丈夫な骨を作るために
カルシウムは土壌中に存在するミネラルです。牛乳にカルシウムが含まれるのは、乳牛が緑の葉っぱを食べ、そこからカルシウムを体内に取り込むためです。人は牛を介さずとも、緑の野菜から十分カルシウムを摂取できます。植物からカルシウムを摂ることで、牛乳に含まれるコレステロールを摂取せず、植物のビタミン、ミネラル、ファイトケミカルを一緒に摂取できます。緑の野菜以外では、豆類、大豆加工品、アーモンド、ひじき、わかめ、海苔、切り干し大根、ごまなどにカルシウムが含まれますので、積極的に食べるようにします。生涯骨量の90%以上は20歳までに形成されますので、幼少期に強い骨を作ることは生涯にわたり健康な骨を保つことにつながります。強い骨を作るために、カルシウムを積極的に摂る以外にできることは次の通りです。
・遊ぶこと:骨を作る細胞は負荷がかかると活発に働く性質があります。強い骨を作るために、子どもは1日3時間の身体活動(体を動かすこと)が必要です。強い骨を作るために、大人も子どもも適度な運動が必要です。
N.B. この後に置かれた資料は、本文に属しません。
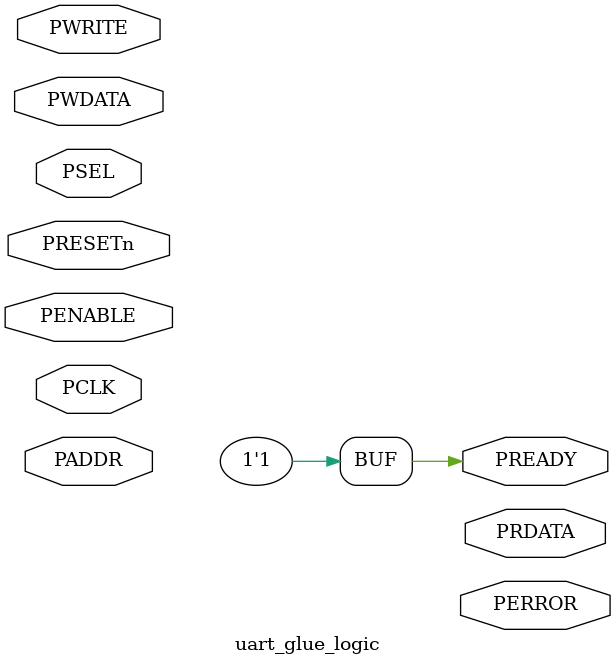
<source format=sv>
module uart_glue_logic (
		// Global signals 
		input logic PCLK,
		input logic PRESETn,

		// Address and Data signals from Master
		input logic PSEL,
		input logic PENABLE,
		input logic PWRITE,
		input logic [7:0] PADDR,
		input logic [7:0] PWDATA,

		// Output signals from UART to master
		output logic [7:0] PRDATA,
		output logic PREADY,
		output logic PERROR
	);


	// This is a no wait state design, so UART is always in ready mode
	assign PREADY = 1'b1;




endmodule

</source>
・塩を摂りすぎない:余分な塩分は、腎臓で濾過され尿として体外に排出されます。このとき塩分と一緒にカルシウムも排出されます。加工食品や出来合の惣菜、外食は塩分を多く含む傾向にあるので注意します。
・太陽の光を浴びる:骨を強くする作用があるビタミンDは、皮膚が紫外線を浴びることで生成されます。
・タンパク質の摂り過ぎを避ける:体はタンパク質を処理する際、カルシウムが必要になります。そのため、タンパク質を摂取するほどにカルシウムが体から引き出され、尿中に排泄されます。PBWF(プラントベースホールフード)の食事では、タンパク質の摂り過ぎを防ぐことができます。
・果物と野菜を食べる:果物と野菜は血液中の酸を減らす効果があるので骨の健康を促進します。
ビタミンB12
ビタミンB12は細菌が作り、魚介類、藻類、肉類、卵類、乳類などに多く含まれています。一方、野菜類、果実類、きのこ類、いも類などの植物性食品には含まれません。完全なプラントベースの食事をしている人は信頼できる方法でビタミンB12の補給が必要です。稀ですが、ビタミンB12欠乏として不可逆性の神経損傷、貧血、発達後退、栄養補給困難を引き起こす可能性があり、赤ちゃんと幼児は特に危険性が高いです。ビタミンB12は、栄養強化シリアル、植物性ミルク、ニュートリショナルイーストなどから摂取することができます。日本人は海苔を食べる習慣があるがため、海苔からビタミンB12が摂れます。海苔を意識して食事に取り入れるようにしましょう。海苔を食べる習慣がない欧米人はビタミンB12を摂取する方法としてサプリメントを選択しています。
授乳中の母親が適切にビタミンB12を摂取している場合、赤ちゃんは母乳から適切な量を得ることができます。もし母親のビタミンB12の状況が疑わしければ、赤ちゃんに補充する必要があります。栄養の半分を母乳以外から摂取する時期(9〜12ヶ月頃)になればビタミンB12のサプリメントを推奨します。メチルコバラミンとシアノコバラミンは、血中ビタミンB12濃度を上昇させることが証明されていますのでどちらを使っても良いです。
健康な人が食事やサプリメントからビタミンB12を摂り過ぎても健康に影響はありませんが、必要な量は非常に少ない(0.5〜3mcg)ことに注意してください。子ども用にはスプレー、液体、チュアブルなど使いやすい製品の入手が可能で、B12を含んだ子ども用マルチビタミンを使う選択肢もあります。